### [PROBLEM STATEMENT]
Gather every line in the items below that contains the string "used", and copy each one out. Matching is case-sensitive.

### [DATASET EXTRACT]
• • • • •

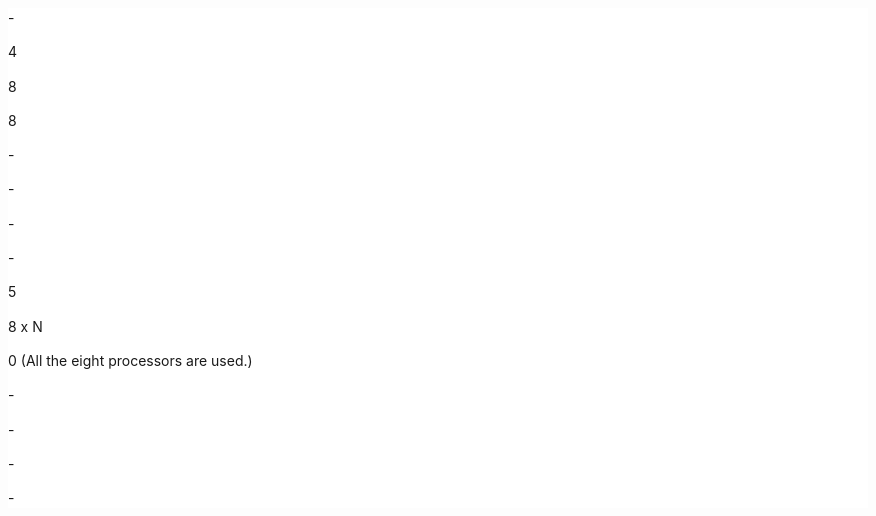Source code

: <td class="cellrowborder" valign="top" headers="mcps1.2.8.1.6 "><p id="p20222155312171"><a name="p20222155312171"></a><a name="p20222155312171"></a>-</p>
</td>
</tr>
<tr id="row16425917201717"><td class="cellrowborder" valign="top" width="10%" headers="mcps1.2.8.1.1 "><p id="p822245351710"><a name="p822245351710"></a><a name="p822245351710"></a>4</p>
</td>
<td class="cellrowborder" valign="top" width="10%" headers="mcps1.2.8.1.2 "><p id="p1522295351713"><a name="p1522295351713"></a><a name="p1522295351713"></a>8</p>
</td>
<td class="cellrowborder" valign="top" width="16%" headers="mcps1.2.8.1.3 "><p id="p1522215532172"><a name="p1522215532172"></a><a name="p1522215532172"></a>8</p>
</td>
<td class="cellrowborder" valign="top" width="16%" headers="mcps1.2.8.1.4 "><p id="p22221853111716"><a name="p22221853111716"></a><a name="p22221853111716"></a>-</p>
</td>
<td class="cellrowborder" valign="top" width="16%" headers="mcps1.2.8.1.5 "><p id="p5222145311710"><a name="p5222145311710"></a><a name="p5222145311710"></a>-</p>
</td>
<td class="cellrowborder" valign="top" width="16%" headers="mcps1.2.8.1.6 "><p id="p142221353191710"><a name="p142221353191710"></a><a name="p142221353191710"></a>-</p>
</td>
<td class="cellrowborder" valign="top" width="16%" headers="mcps1.2.8.1.7 "><p id="p1622255310172"><a name="p1622255310172"></a><a name="p1622255310172"></a>-</p>
</td>
</tr>
<tr id="row10426171715174"><td class="cellrowborder" valign="top" width="10%" headers="mcps1.2.8.1.1 "><p id="p1122210533177"><a name="p1122210533177"></a><a name="p1122210533177"></a>5</p>
</td>
<td class="cellrowborder" valign="top" width="10%" headers="mcps1.2.8.1.2 "><p id="p52222535174"><a name="p52222535174"></a><a name="p52222535174"></a>8 x N</p>
</td>
<td class="cellrowborder" valign="top" width="16%" headers="mcps1.2.8.1.3 "><p id="p32221753191714"><a name="p32221753191714"></a><a name="p32221753191714"></a>0 (All the eight processors are used.)</p>
</td>
<td class="cellrowborder" valign="top" width="16%" headers="mcps1.2.8.1.4 "><p id="p422255312177"><a name="p422255312177"></a><a name="p422255312177"></a>-</p>
</td>
<td class="cellrowborder" valign="top" width="16%" headers="mcps1.2.8.1.5 "><p id="p2223135321712"><a name="p2223135321712"></a><a name="p2223135321712"></a>-</p>
</td>
<td class="cellrowborder" valign="top" width="16%" headers="mcps1.2.8.1.6 "><p id="p142231353121714"><a name="p142231353121714"></a><a name="p142231353121714"></a>-</p>
</td>
<td class="cellrowborder" valign="top" width="16%" headers="mcps1.2.8.1.7 "><p id="p192231753141710"><a name="p192231753141710"></a><a name="p192231753141710"></a>-</p>
</td>
</tr>
</tbody>
</table>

• • • • •

### [FINISHED EXERCISE]
<td class="cellrowborder" valign="top" width="16%" headers="mcps1.2.8.1.3 "><p id="p32221753191714"><a name="p32221753191714"></a><a name="p32221753191714"></a>0 (All the eight processors are used.)</p>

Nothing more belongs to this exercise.